I’ve been meaning to write about this. I will first share what Luke wrote on his blog
Nathan came up in conversation over dinner with friends a few weeks ago, just after Thanksgiving. Someone at the table asked how Susan and I were doing in this holiday season and the context was pretty clear. It occurs to me that perhaps others are wondering the same thing.
Thankfully there is a big difference between last year and this year. I could have skipped the holidays altogether last year. We traveled and were with loved ones, but the times were mostly painful and I did a lot of going through the motions. I can’t really explain what is different this year. I could say it was easier, but that wouldn’t be right. Holidays or not, there are moments where the loss is every bit as painful as it has ever been. And, good or bad, the holidays are times to focus on family and reflect on these things.
Thanksgiving was great. But it wasn’t great like Thanksgivings past. I thoroughly enjoyed extended visits with Susan’s family and Thanksgiving day was great fun. And I’m looking forward to Christmas and really expecting it to be a happy time with the kids and family.
It isn’t the same anymore though. I don’t think it ever will be. I don’t feel complete and I don’t think that any of us feel like our family feels complete. I can’t think of the holidays as “easier” or “better” this year, but I have been looking forward to them more and so far I have been able to enjoy them and I think that will hold true. For me, the holidays are going well, but they are not the same and they never will be. That sentiment isn’t me being still caught up in grief. Our lives are forever changed and shaped by this experience and the filter through which I view my life and these precious holidays will always include Nathan.

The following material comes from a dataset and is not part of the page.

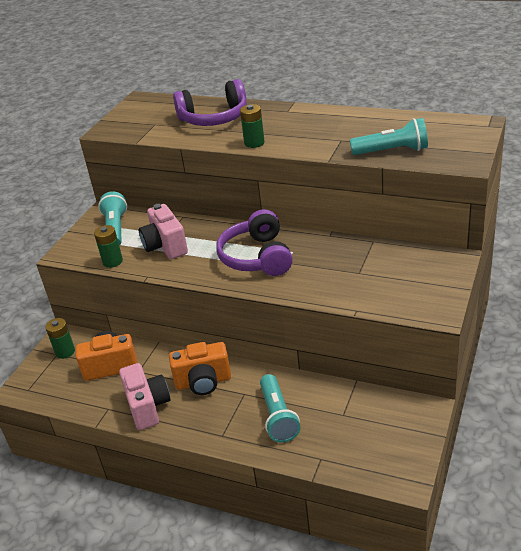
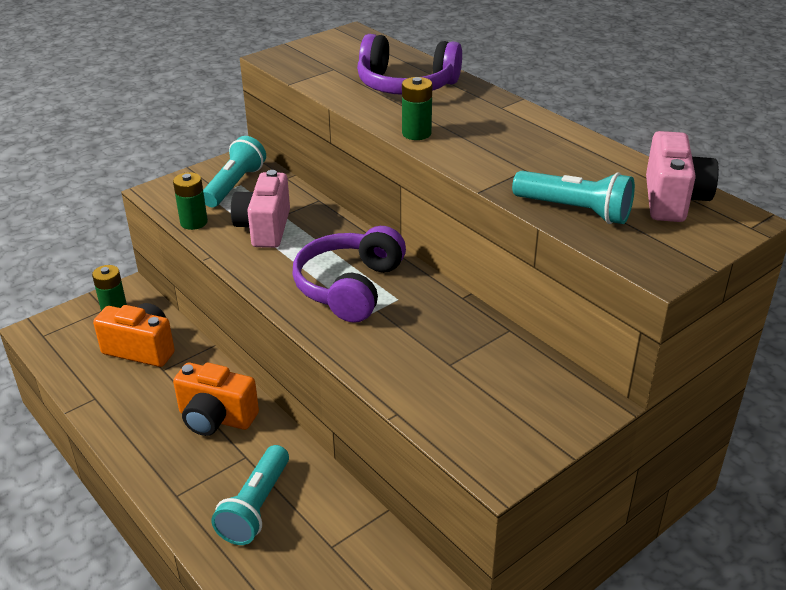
camera: 25 degrees right, 0 degrees up
pink camera [119,363,170,430] -> pink camera moved to [646,131,719,222]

I appreciate the friend who asked. It was loving and considerate and it acknowledged that Nathan is so obviously always in hour hearts and on our minds. I can’t help but think, and fear, that these inquiries will dwindle over the years over the assumption that we “have moved on” or “had closure” or “come to terms” or because new friends we meet and become close with won’t have been in our lives when Nathan was physically with us. So next year, and the year after (and not necessarily around the holidays), let me know that Nathan has been in your thoughts. It will make me feel loved and it will warm my heart to know that he is carried in the hearts of others as well as my own. If you ask in person, I may or may not tear up or even cry. Don’t feel like you are responsible for surfacing the pain. It is always at the surface. And sometimes it is better to share those tears with a friend than it is to shed them alone.
Luckily for Luke and I, we feel very similarly about many things and this is one of them. I have to say that the very last part about sharing the tears…well, maybe not so much for me, as many of you know. Something you should know is this – I cry about Nathan a little every single day, privately. Someone shared a thought with me today “I plan on grieving for my child as long as he’s dead” . That is so true. When I am 60 I will be grieving for Nathan at holidays. Who knows what it will look like.
Things are not as raw this year. I was able to put a little picture of Nathan on the tree and photograph it with the girls. I was able to hang his stocking and the thought of it empty Christmas morning is hard, but I know I can bear it. I think that is the big difference to me this year, my ability to bear the pain has strengthened. The pain is not as raw and I can face it much better.